It appears as blue, and only with a right-click it says it is unidentified.
The whole idea was to get also a setting in LT to change the colour of the underline for this case.
For example, if I could change it to pink, I would know just by looking at the document that I needed to add postags (valid words but not with morphological information).
It is possible to get the speller and postag data and list the words that are in the speller, not in postag database. From a corpus, word frequencies could be added.

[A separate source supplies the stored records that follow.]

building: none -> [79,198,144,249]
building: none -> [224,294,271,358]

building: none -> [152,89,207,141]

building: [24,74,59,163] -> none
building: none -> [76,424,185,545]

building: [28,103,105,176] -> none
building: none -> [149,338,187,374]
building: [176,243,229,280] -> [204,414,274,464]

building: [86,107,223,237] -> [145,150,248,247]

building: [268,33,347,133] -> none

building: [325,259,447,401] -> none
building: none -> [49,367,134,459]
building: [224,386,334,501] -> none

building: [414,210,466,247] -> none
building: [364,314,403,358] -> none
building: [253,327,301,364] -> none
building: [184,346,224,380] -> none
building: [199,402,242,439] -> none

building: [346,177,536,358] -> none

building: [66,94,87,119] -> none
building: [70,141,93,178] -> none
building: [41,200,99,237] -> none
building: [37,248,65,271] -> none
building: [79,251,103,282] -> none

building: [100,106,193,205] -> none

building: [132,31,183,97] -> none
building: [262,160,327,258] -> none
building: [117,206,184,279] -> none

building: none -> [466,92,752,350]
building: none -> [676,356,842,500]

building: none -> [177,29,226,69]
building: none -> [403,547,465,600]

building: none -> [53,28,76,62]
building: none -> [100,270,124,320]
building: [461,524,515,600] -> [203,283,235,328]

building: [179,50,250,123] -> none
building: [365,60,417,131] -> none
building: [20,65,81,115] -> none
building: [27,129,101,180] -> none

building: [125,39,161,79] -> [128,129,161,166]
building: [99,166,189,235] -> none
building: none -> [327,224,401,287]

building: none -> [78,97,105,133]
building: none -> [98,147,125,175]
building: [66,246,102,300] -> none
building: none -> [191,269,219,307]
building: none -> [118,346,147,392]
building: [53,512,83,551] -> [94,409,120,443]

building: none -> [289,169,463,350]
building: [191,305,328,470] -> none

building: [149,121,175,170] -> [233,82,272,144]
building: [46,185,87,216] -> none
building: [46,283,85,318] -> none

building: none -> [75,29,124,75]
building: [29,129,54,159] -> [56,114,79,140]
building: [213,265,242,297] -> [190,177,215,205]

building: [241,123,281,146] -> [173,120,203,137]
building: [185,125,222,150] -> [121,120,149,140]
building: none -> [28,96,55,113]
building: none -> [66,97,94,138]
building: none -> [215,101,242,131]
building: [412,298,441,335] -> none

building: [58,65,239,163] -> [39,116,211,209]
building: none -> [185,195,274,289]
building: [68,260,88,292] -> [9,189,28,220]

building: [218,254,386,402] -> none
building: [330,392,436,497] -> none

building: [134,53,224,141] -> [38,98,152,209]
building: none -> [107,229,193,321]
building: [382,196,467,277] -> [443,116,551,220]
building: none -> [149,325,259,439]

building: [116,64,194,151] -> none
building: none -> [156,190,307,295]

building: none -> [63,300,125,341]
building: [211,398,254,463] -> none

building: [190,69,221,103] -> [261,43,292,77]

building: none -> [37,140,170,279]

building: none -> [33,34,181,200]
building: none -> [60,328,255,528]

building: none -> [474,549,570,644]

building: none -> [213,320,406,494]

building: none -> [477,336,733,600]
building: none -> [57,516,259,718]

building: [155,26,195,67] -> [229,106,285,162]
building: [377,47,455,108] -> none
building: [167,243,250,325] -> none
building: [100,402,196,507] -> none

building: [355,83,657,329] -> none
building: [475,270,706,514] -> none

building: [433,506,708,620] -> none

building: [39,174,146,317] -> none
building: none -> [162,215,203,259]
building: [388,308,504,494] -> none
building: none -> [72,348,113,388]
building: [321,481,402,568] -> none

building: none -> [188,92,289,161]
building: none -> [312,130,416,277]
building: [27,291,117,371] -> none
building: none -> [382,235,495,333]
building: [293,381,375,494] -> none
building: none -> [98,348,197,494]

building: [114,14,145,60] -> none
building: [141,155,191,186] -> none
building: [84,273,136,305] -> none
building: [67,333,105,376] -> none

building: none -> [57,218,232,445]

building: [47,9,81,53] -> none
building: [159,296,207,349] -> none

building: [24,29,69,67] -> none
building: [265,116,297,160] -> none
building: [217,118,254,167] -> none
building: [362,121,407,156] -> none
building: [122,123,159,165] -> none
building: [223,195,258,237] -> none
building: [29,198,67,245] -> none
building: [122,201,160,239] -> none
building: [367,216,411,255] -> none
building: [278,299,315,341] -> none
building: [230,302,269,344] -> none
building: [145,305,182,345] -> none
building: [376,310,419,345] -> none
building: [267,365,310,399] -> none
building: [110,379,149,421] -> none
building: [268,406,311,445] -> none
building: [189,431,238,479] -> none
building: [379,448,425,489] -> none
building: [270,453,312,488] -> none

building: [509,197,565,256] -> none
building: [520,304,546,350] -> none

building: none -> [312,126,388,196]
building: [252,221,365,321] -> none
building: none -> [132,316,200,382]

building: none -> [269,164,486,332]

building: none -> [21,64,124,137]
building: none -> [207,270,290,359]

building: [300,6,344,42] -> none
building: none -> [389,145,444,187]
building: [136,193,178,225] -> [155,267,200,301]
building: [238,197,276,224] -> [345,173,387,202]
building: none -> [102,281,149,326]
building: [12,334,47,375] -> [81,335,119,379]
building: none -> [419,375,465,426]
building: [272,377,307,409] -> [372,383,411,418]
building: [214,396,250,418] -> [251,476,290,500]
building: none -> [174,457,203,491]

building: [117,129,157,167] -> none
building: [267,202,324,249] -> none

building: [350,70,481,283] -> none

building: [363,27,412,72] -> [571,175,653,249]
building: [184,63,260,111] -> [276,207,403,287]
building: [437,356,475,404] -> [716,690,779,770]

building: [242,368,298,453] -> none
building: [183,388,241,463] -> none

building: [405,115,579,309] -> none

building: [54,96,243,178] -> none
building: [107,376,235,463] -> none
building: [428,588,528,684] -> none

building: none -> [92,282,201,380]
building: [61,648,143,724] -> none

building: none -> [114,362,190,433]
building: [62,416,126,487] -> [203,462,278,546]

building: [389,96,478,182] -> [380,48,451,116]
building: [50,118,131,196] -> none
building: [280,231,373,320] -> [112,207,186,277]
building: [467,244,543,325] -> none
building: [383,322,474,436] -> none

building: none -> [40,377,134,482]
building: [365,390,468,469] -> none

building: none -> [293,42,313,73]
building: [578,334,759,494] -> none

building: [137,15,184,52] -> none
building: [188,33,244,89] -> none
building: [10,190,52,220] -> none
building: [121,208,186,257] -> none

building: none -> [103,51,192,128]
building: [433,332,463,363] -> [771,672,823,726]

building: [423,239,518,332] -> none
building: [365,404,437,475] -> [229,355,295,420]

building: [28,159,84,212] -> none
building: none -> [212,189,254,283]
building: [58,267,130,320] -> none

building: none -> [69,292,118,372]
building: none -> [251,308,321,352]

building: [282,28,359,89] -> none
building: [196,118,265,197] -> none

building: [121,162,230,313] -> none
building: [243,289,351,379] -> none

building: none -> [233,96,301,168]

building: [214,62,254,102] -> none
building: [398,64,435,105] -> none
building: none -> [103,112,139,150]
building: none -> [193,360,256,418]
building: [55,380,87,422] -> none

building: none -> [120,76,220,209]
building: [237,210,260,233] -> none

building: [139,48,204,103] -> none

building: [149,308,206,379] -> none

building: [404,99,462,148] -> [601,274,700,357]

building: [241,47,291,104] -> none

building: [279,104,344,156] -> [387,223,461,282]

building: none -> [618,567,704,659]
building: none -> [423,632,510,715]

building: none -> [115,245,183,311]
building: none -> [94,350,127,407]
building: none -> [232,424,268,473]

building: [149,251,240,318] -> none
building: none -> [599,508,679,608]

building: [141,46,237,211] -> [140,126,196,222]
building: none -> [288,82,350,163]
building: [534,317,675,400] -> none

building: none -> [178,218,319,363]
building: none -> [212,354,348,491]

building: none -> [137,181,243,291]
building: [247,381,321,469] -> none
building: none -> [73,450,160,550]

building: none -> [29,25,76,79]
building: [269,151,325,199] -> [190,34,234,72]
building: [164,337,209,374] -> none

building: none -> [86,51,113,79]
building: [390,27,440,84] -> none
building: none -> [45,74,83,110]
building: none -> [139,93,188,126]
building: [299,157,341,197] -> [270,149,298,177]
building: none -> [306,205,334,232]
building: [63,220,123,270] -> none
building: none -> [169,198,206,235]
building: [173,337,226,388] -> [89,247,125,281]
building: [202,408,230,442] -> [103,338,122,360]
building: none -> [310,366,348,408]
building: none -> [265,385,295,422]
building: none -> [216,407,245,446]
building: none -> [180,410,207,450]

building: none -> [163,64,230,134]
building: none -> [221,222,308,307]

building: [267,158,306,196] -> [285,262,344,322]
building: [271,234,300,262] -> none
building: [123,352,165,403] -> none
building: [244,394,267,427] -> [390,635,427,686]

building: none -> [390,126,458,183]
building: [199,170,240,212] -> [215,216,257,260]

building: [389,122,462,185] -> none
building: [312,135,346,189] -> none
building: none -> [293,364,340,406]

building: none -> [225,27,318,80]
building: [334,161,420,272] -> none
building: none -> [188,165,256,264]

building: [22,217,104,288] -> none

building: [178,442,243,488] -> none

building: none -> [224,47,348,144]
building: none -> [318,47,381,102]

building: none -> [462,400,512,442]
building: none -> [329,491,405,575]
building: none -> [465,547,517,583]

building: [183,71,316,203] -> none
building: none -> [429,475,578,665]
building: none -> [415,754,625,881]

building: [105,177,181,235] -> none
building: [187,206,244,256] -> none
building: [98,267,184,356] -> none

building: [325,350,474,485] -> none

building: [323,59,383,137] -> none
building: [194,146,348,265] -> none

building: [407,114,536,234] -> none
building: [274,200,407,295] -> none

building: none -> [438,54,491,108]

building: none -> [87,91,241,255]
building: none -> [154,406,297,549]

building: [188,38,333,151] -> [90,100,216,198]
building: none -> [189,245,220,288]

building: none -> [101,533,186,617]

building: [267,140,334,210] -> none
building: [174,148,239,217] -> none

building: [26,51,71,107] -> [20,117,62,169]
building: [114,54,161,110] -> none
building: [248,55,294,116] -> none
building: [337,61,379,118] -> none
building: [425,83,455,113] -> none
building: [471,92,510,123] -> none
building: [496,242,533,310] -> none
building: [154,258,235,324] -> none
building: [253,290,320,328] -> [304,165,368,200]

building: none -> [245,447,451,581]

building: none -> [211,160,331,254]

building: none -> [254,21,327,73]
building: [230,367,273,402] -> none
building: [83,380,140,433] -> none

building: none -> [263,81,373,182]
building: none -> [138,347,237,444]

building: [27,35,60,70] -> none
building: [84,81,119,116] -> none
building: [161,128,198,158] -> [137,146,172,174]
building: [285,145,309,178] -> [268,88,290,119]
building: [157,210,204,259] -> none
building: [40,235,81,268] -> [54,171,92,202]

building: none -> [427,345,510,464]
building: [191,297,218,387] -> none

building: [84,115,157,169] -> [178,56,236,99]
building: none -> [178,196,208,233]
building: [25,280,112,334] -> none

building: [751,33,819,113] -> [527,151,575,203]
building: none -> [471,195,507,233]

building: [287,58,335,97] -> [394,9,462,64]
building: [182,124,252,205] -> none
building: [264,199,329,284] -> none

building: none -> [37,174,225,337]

Won’t that be easier?
You may put this rule in a separate category.
And for this category in the user interface you may set the pink colour.
(Tools-LanguageTool-Options-Underline Color of Category and set colour for this category).
@marcoagpinto
Portuguese has a category described as ‘Desenvolvimento’, I added it some time ago, which is the one responsible for those detection. You can find it in Grammar tab, in inside the Options, which I believe you did, since that category is disabled by default.
If you wish to develop the tagger, you can use the standalone tool and change the color of that category for whatever you which, also in the Options, inside a tab conveniently named ‘Underline Color/Cor do Sublinhado’.
I am almost done. To my surprise, the pt Hunspell is very tolerant. At first, it allows for - to break the word. So every word consisting of valid parts separated by - are accepted. That is rather tolerant.
So you will find words like --a and a-- as valid.
I used words found in my collection of PT texts for the frequency; I unmunched Hunspell for the max amount of tolerated words.
I dumped the postag dictionary and used that to check if the words had a postag.
If you send me an email at info at taaltik.nl I will return the results zipped; it is about 200 MB of words and frequency numbers.
By the way… don’t be surprised when there are some words in it that are incorrect. I used Hunspell -G to list the correct words; that has a bug that also lists the parts of corrects words having a - and are correct as a whole, but the part is not.
If you want those to be gone, you can perform a Hunspell -L -d pt_PT on the list to remove those.